# Lawrence Police



## Guest (Sep 21, 2005)

Hi... newbie here. I'm a reserve officer in MA. Unfortunutly, while waiting for those spots to open up for FT, the reservists (most of whom didn't know there was a position available) were denied, or not even notified of an interview for the position. I'd go into further detail, but I don't want to piss anyone off or give away my location.

The end all is: I hear that the chief of Lawrence said that he was willing to take on any FT Officers that are willing to work. Being a newbie to the job as well as the boards, I am unfortunutly very ignorant on the hiring procedres.
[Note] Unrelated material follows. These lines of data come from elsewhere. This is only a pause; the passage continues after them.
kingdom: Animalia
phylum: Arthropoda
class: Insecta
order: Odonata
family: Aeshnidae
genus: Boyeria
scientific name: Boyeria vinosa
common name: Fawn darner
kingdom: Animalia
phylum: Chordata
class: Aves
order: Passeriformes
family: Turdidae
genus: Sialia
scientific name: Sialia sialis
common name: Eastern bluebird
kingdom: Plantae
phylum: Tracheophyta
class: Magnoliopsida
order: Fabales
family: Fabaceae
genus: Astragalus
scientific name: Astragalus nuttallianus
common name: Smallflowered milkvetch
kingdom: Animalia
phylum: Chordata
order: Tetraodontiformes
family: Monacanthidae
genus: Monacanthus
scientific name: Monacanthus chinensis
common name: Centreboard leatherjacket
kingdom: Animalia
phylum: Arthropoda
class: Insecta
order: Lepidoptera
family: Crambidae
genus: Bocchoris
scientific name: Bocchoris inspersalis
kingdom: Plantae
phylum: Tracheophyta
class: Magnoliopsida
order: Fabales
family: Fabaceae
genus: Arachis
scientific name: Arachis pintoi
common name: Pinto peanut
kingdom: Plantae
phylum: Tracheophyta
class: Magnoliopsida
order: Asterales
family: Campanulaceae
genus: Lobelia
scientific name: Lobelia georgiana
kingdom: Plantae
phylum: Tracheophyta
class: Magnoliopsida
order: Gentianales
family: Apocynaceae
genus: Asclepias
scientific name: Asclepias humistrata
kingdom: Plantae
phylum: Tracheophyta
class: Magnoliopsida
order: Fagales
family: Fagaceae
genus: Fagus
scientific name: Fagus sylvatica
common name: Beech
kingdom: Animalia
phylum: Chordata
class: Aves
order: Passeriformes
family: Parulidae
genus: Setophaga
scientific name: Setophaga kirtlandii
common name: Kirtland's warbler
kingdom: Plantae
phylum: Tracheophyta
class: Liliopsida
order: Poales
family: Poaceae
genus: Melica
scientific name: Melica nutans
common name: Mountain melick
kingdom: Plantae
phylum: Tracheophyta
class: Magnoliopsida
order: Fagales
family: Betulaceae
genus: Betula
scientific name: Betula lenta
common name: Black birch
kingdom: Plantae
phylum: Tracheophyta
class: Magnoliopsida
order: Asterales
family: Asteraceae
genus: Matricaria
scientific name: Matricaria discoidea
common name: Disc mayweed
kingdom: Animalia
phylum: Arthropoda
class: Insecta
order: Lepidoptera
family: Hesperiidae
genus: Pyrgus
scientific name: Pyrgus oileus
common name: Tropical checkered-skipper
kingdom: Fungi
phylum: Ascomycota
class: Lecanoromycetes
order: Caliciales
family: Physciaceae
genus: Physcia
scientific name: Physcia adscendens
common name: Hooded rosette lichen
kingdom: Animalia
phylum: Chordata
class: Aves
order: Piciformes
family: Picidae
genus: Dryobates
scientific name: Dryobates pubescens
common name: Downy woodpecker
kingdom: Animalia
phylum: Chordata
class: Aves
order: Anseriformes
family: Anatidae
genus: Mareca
Is it possible for a reserve to be Lat hired to a FT position in another town? (assuming that you have the $$$ to self sponsor yourself at the academy...) And should it be possible, would any of you be aware of which operations Captain I would have to speak to?

Thanks for any help!


----------



## JoninNH (Jan 29, 2004)

Ignorant on spelling, puncuation and capitalization too. I had to read that twice just to begin to understand what you're asking. I doubt Lawrence PD has an unlimited budget to hire all the full-time certified officers who want to come and work there.

Call 978-794-5900 and explain your situation, they'll transfer you to whomever you need ot speak to.


----------



## CampusOfficer (Dec 29, 2002)

JoninNH said:


> Ignorant on spelling, *puncuation* and capitalization too. I had to read that twice just to begin to understand what you're asking. I doubt Lawrence PD has an unlimited budget to hire all the full-time certified officers who want to come and work there.
> 
> Call 978-794-5900 and explain your situation, they'll transfer you to whomever you need *ot* speak to.


Its "punctuation," and "to." See your own mistakes before you point out those of others. I'm not looking to get into a pissing match about spelling, just making a point.


----------



## FghtNIrsh17 (Nov 8, 2002)

Lawrence is CIVIL CIRCUS .. so unless your on high enough their list or on a CIVIL SERVICE town I dont see how your gonna lat into LPD. Good luck tho would like to hear how it all works out!!!


----------



## NH Cop (Aug 27, 2005)

Yea Lawrence is a Civil Service Department. I would think you have to be on the CS list. That's how my brother and cousins did it. There are so many other PD's looking for help. They would prefer academy trained but they will put you on if you have your sh__ together. The PD's in the NH border towns are all looking, Salem, Pelham, Nashua, Derry and Manchester. Several officers I know received there F/T training at the NHPST. They did there time and went on to a MA department to make more money. Good luck. It will happen if you continue to push. :rock:


----------



## JoninNH (Jan 29, 2004)

CampusOfficer said:


> Its "punctuation," and "to." See your own mistakes before you point out those of others. I'm not looking to get into a pissing match about spelling, just making a point.


*Touché*


----------



## bap27 (Jun 28, 2003)

Hardest check your pm's


----------